Well im planning on adding more Debuffs and wanted to know if there is a easier/more efficient way of doing this.

When this way of handling (De)buffs is good i have no problem pulling of that Spaghetti (maybe by making it a Macro) again.

Edit: I don’t like having many floats what is the main point of me asking.

Well im planning on adding more
Debuffs and wanted to know if there is
a easier/more efficient way of doing
this.

There is. Consider the following and see if it’s applicable to how you need your systems to work.


Actor Component - can be created in the Content Browser, it’s a piece of reusable functionality that can be added / removed from actors, during run-time too - that’s what we’re doing here. The general idea is:

  • design an actor component that acts as a buff / debuff for each effect that you need (inheritance works here, too, btw)
  • each component encapsulates the necessary functionality
  • when the player interacts with the world, a component is spawned and added to the player character
  • while active, the component affects the player
  • when the component’s effect has expired, it destroys itself automatically

Here’s an example, it’s a bit simplified and there’s plenty of room for improvement.

The component itself:

It has 2 exposed variables, Duration - how long the effect lasts and Magnitude - how strong the effect is. When spawned (on the player), it looks at its owner and directly modifies Player’s walk speed by Magnitude. It then starts an internal timer, waits for Duration, restores the speed and destroys itself.

This is, obviously, imperfect and just demonstrates the idea. Ideally, you’d have an interface in the base class here that tells the player to accumulate the Magnitude. And the player would interpret that. The Actor Component should just increase / decrease a SlowDownEffect float variable.

Here is how the player acts on it:

And I’ve placed a trap in the world:

The trap is an actor that spawns the effect on the player when they walk into it.
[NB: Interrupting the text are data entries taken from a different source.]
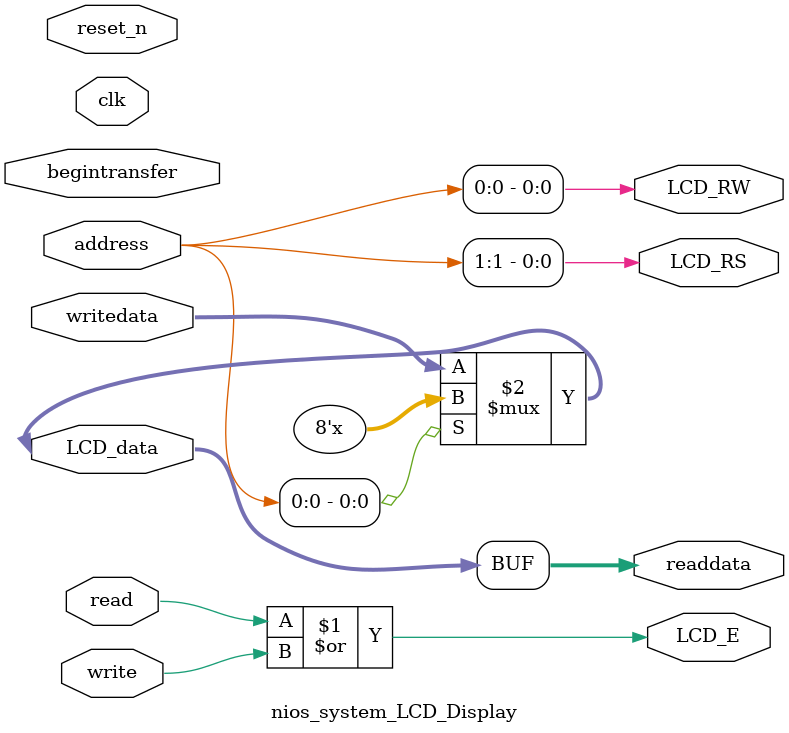
<source format=v>

`timescale 1ns / 1ps
// synthesis translate_on

// turn off superfluous verilog processor warnings 
// altera message_level Level1 
// altera message_off 10034 10035 10036 10037 10230 10240 10030 

module nios_system_LCD_Display (
                                 // inputs:
                                  address,
                                  begintransfer,
                                  clk,
                                  read,
                                  reset_n,
                                  write,
                                  writedata,

                                 // outputs:
                                  LCD_E,
                                  LCD_RS,
                                  LCD_RW,
                                  LCD_data,
                                  readdata
                               )
;

  output           LCD_E;
  output           LCD_RS;
  output           LCD_RW;
  inout   [  7: 0] LCD_data;
  output  [  7: 0] readdata;
  input   [  1: 0] address;
  input            begintransfer;
  input            clk;
  input            read;
  input            reset_n;
  input            write;
  input   [  7: 0] writedata;

  wire             LCD_E;
  wire             LCD_RS;
  wire             LCD_RW;
  wire    [  7: 0] LCD_data;
  wire    [  7: 0] readdata;
  assign LCD_RW = address[0];
  assign LCD_RS = address[1];
  assign LCD_E = read | write;
  assign LCD_data = (address[0]) ? {8{1'bz}} : writedata;
  assign readdata = LCD_data;
  //control_slave, which is an e_avalon_slave

endmodule


</source>
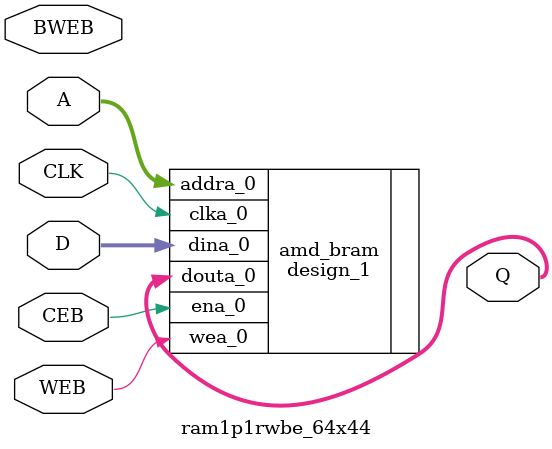
<source format=sv>

module ram1p1rwbe_64x44( 
  input  logic          CLK, 
  input  logic          CEB, 
  input  logic          WEB,
  
  input  logic [5:0]    A, 
  input  logic [43:0]   D,
  input  logic [43:0]   BWEB, 
  output logic [43:0]   Q
);

   // replace "generic64x44RAM" with "TS1N..64X44.." module from your memory vendor
   // generic64x44RAM sramIP (.CLK, .CEB, .WEB, .A, .D, .BWEB, .Q);
   //TS1N28HPCPSVTB64X44M4SW sramIP(.CLK, .CEB, .WEB, .A, .D, .BWEB, .Q);


// vivado block BRAM instance SISA

design_1  amd_bram
(.addra_0(A),.clka_0(CLK), .dina_0(D),.douta_0(Q), .ena_0(CEB), .wea_0(WEB) );





endmodule

</source>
The component can be given to the player in any other way you need, of course.

The first traps slow down by 300 for 5s, so hitting 2 in a row, stops you in place:

Image from Gyazo


Do note that this method does not limit you to granting the effect to the player only. The component can be given to any entity in the world that shares the interface. It does not use arrays or indexing (although nothing stops you from keeping the spawned actor components in an array). You can also make the components responsible for creating the appropriate widget visualising the effect since it’s the component that runs the timer.

This method is very modular, infinitely scalable, easy to maintain but requires a bit extra upfront work. It also allows you to dramatically declutter player character by keeping the stuff it does not need to really worry about in the components.